◆ TEXT SEGMENT
============================================================

HIV infection rates have plunged more than 50 percent among children and by a third among adults since 2001, according to a United Nations report released Monday.

New HIV infections among adults and children were estimated at 2.3 million in 2012, down 33 percent from 2001. Meanwhile, new HIV infections among children have been reduced to 260 000 in 2012, a reduction of 52% since 2001. Access to antiretroviral medication among low and middle-income countries was up about 20 percent to 9.7 million people since 2011, the report said.

AIDS-related deaths have also dropped by 30 percent since the peak in 2005 as access to antiretroviral treatment expands. The U.N. and other health agencies now advocate the speedy use of pills to help keep the virus under control. Not only can they keep patients from getting sick, but they lower the risk that an infected person will infect someone else.It works especially well in protecting newborns when their mothers are infected.

"As a result of sustained progress, the world has the potential to reach at least 90 percent of pregnant women living with HIV with antiretroviral interventions by 2015," the report reads.

In 2011, UN Member States agreed to a 2015 target of reaching 15 million people with HIV treatment. However, as countries scaled up their treatment coverage and as new evidence emerged showing the HIV prevention benefits of antiretroviral therapy, the World Health Organization set new HIV treatment guidelines, expanding the total number of people estimated to be in need of treatment by more than 10 million.

"Not only can we meet the 2015 target of 15 million people on HIV treatment-we must also go beyond and have the vision and commitment to ensure no one is left behind," said Michel Sidibé, Executive Director of UNAIDS.

The human immunodeficiency virus (HIV) that causes AIDS can be transmitted via blood, breast milk and by semen during sex, but can be kept in check with cocktails of drugs known as antiretroviral treatment or therapy.

Total resources available in 2012 were $18.9 billion (U.S.), up only slightly from $17.1 billion a year earlier, the report noted.

============================================================

Stored data entries:
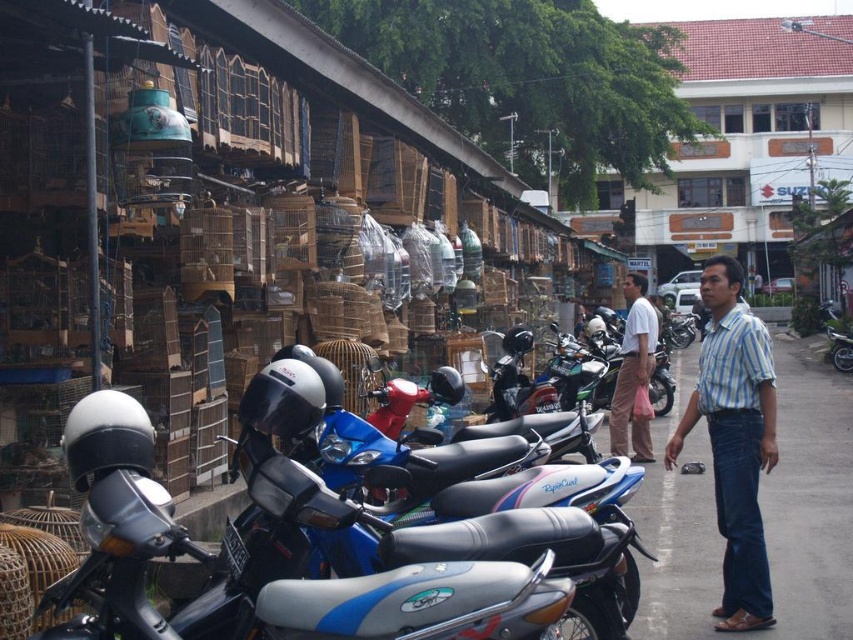
You are a pedestrian walking along the street and notice two shirts hanging on the motorbikes at the center of the scene. Which shirt is closer to the ground, the blue striped shirt at center or the white shirt at center?

The blue striped shirt at center is positioned under the white shirt at center, so it is closer to the ground.

You are a customer at the bird market and want to buy a shirt. You see a blue striped shirt at center and a white shirt at center. Which shirt is bigger in size?

The blue striped shirt at center is larger in size than the white shirt at center.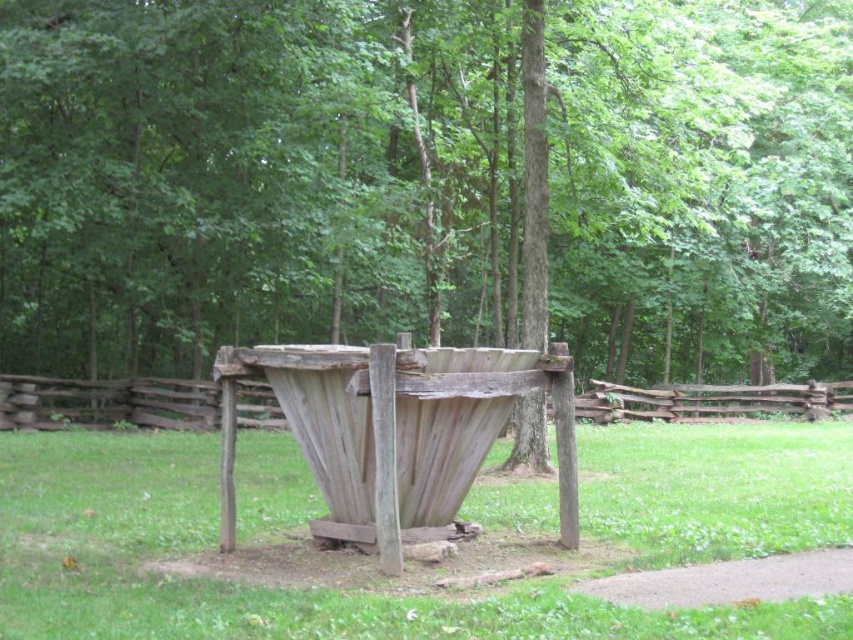
Who is more forward, (181, 317) or (618, 417)?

============================================================

◆ INSTRUCTIONS FOR THE TASK
Please state how many new HIV infections among children the text on HIV infection rates gives for 2012.

◆ ANSWER
260 000